> [Required action]:
Please reproduce each of the following entries exactly.

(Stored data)
###
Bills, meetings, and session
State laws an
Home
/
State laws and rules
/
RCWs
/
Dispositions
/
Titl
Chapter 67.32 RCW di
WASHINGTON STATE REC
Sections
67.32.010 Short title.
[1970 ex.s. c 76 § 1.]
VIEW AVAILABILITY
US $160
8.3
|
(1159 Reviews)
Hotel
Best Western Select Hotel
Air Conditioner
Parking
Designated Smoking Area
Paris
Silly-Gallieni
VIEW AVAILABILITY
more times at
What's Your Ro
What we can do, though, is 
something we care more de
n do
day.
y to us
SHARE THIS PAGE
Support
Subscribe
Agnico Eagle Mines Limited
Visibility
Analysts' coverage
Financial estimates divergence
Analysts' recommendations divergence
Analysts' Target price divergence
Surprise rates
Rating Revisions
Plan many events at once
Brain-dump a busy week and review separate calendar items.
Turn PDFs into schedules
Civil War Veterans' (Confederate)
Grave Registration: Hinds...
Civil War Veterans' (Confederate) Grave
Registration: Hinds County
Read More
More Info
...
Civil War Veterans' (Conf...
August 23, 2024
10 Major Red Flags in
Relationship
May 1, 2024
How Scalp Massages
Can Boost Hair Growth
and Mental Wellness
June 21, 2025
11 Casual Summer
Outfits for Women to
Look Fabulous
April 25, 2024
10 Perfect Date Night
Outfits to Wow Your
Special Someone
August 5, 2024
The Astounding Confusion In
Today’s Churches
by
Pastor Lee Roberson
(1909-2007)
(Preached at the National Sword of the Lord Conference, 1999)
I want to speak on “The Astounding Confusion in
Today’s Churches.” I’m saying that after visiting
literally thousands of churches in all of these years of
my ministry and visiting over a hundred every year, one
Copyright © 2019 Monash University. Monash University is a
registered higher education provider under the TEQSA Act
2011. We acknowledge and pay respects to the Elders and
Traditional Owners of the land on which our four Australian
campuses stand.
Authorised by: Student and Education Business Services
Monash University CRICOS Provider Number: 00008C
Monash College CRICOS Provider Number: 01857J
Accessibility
###
> [Reply]:
Bills, meetings, and session
State laws an
Home
/
State laws and rules
/
RCWs
/
Dispositions
/
Titl
Chapter 67.32 RCW di
WASHINGTON STATE REC
Sections
67.32.010 Short title.
[1970 ex.s. c 76 § 1.]
VIEW AVAILABILITY
US $160
8.3
|
(1159 Reviews)
Hotel
Best Western Select Hotel
Air Conditioner
Parking
Designated Smoking Area
Paris
Silly-Gallieni
VIEW AVAILABILITY
more times at
What's Your Ro
What we can do, though, is 
something we care more de
n do
day.
y to us
SHARE THIS PAGE
Support
Subscribe
Agnico Eagle Mines Limited
Visibility
Analysts' coverage
Financial estimates divergence
Analysts' recommendations divergence
Analysts' Target price divergence
Surprise rates
Rating Revisions
Plan many events at once
Brain-dump a busy week and review separate calendar items.
Turn PDFs into schedules
Civil War Veterans' (Confederate)
Grave Registration: Hinds...
Civil War Veterans' (Confederate) Grave
Registration: Hinds County
Read More
More Info
...
Civil War Veterans' (Conf...
August 23, 2024
10 Major Red Flags in
Relationship
May 1, 2024
How Scalp Massages
Can Boost Hair Growth
and Mental Wellness
June 21, 2025
11 Casual Summer
Outfits for Women to
Look Fabulous
April 25, 2024
10 Perfect Date Night
Outfits to Wow Your
Special Someone
August 5, 2024
The Astounding Confusion In
Today’s Churches
by
Pastor Lee Roberson
(1909-2007)
(Preached at the National Sword of the Lord Conference, 1999)
I want to speak on “The Astounding Confusion in
Today’s Churches.” I’m saying that after visiting
literally thousands of churches in all of these years of
my ministry and visiting over a hundred every year, one
Copyright © 2019 Monash University. Monash University is a
registered higher education provider under the TEQSA Act
2011. We acknowledge and pay respects to the Elders and
Traditional Owners of the land on which our four Australian
campuses stand.
Authorised by: Student and Education Business Services
Monash University CRICOS Provider Number: 00008C
Monash College CRICOS Provider Number: 01857J
Accessibility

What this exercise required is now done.